=== Exercise details ===
Starting from the top of the entries below and ending with the line containing "(hpglpendiameter 15.000000)", restate every line word for word, pictures omitted.

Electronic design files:
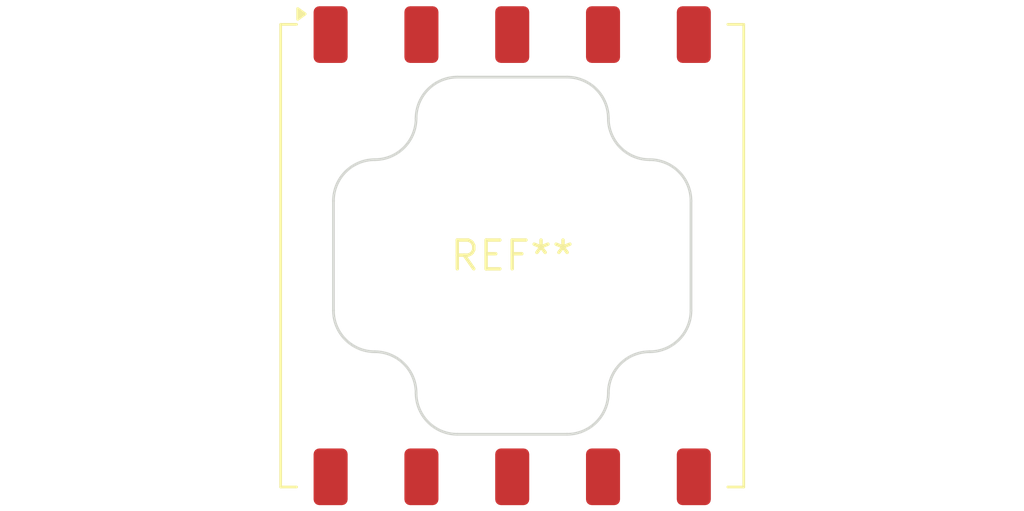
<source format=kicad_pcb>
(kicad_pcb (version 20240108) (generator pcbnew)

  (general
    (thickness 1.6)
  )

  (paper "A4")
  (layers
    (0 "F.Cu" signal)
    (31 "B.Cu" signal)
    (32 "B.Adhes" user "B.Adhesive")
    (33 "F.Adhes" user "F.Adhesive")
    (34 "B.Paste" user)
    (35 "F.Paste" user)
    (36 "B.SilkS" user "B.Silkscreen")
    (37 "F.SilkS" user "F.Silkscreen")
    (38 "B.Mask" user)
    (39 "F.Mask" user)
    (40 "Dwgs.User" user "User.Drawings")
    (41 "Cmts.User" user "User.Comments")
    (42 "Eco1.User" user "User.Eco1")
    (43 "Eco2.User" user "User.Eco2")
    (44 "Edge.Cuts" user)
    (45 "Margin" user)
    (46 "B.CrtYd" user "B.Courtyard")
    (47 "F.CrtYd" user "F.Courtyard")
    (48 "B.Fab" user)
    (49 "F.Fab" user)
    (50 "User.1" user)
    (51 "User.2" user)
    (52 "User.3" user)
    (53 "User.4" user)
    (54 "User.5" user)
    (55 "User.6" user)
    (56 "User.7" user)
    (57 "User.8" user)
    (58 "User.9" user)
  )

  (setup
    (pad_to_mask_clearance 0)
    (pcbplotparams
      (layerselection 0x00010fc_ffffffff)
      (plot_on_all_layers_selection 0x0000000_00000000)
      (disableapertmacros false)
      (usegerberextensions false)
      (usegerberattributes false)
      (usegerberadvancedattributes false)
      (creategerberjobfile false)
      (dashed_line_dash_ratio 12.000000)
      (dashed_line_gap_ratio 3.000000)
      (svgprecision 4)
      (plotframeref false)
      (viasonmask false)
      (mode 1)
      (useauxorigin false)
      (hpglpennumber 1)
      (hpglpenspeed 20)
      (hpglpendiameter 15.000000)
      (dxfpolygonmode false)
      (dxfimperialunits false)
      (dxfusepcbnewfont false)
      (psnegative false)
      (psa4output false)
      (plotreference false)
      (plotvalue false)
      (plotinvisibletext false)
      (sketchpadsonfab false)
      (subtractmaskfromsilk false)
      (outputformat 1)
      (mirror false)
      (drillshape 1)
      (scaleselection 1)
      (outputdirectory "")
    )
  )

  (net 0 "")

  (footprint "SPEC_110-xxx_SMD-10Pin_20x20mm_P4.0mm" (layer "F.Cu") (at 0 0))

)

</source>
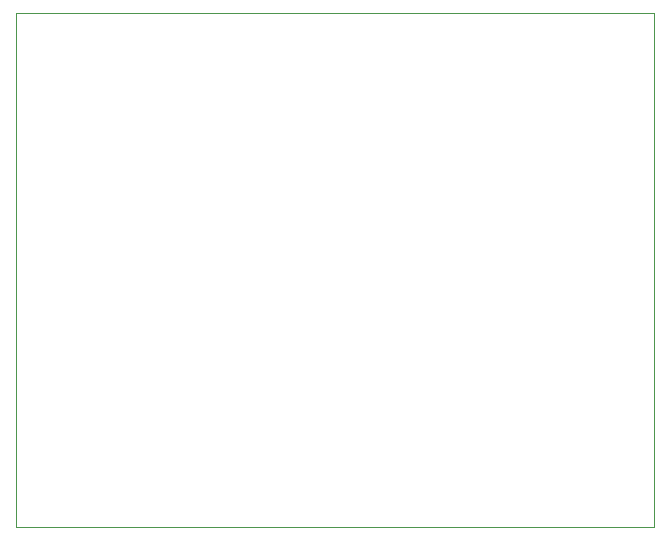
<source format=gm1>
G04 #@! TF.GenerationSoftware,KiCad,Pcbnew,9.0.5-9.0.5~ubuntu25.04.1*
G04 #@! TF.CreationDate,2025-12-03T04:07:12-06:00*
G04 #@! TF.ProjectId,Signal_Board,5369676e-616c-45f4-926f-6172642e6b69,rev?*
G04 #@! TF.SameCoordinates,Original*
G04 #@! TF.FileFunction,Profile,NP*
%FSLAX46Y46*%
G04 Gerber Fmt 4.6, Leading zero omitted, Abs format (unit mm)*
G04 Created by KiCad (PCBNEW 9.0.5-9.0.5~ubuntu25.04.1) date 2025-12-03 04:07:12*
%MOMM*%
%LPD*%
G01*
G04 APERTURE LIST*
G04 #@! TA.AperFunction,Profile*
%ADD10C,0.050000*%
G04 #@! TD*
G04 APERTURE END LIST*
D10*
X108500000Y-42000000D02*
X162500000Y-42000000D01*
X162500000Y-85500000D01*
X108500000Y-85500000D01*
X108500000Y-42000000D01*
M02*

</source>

=== Solution to this exercise ===
<source format=kicad_pcb>
(kicad_pcb (version 20240108) (generator pcbnew)

  (general
    (thickness 1.6)
  )

  (paper "A4")
  (layers
    (0 "F.Cu" signal)
    (31 "B.Cu" signal)
    (32 "B.Adhes" user "B.Adhesive")
    (33 "F.Adhes" user "F.Adhesive")
    (34 "B.Paste" user)
    (35 "F.Paste" user)
    (36 "B.SilkS" user "B.Silkscreen")
    (37 "F.SilkS" user "F.Silkscreen")
    (38 "B.Mask" user)
    (39 "F.Mask" user)
    (40 "Dwgs.User" user "User.Drawings")
    (41 "Cmts.User" user "User.Comments")
    (42 "Eco1.User" user "User.Eco1")
    (43 "Eco2.User" user "User.Eco2")
    (44 "Edge.Cuts" user)
    (45 "Margin" user)
    (46 "B.CrtYd" user "B.Courtyard")
    (47 "F.CrtYd" user "F.Courtyard")
    (48 "B.Fab" user)
    (49 "F.Fab" user)
    (50 "User.1" user)
    (51 "User.2" user)
    (52 "User.3" user)
    (53 "User.4" user)
    (54 "User.5" user)
    (55 "User.6" user)
    (56 "User.7" user)
    (57 "User.8" user)
    (58 "User.9" user)
  )

  (setup
    (pad_to_mask_clearance 0)
    (pcbplotparams
      (layerselection 0x00010fc_ffffffff)
      (plot_on_all_layers_selection 0x0000000_00000000)
      (disableapertmacros false)
      (usegerberextensions false)
      (usegerberattributes false)
      (usegerberadvancedattributes false)
      (creategerberjobfile false)
      (dashed_line_dash_ratio 12.000000)
      (dashed_line_gap_ratio 3.000000)
      (svgprecision 4)
      (plotframeref false)
      (viasonmask false)
      (mode 1)
      (useauxorigin false)
      (hpglpennumber 1)
      (hpglpenspeed 20)
      (hpglpendiameter 15.000000)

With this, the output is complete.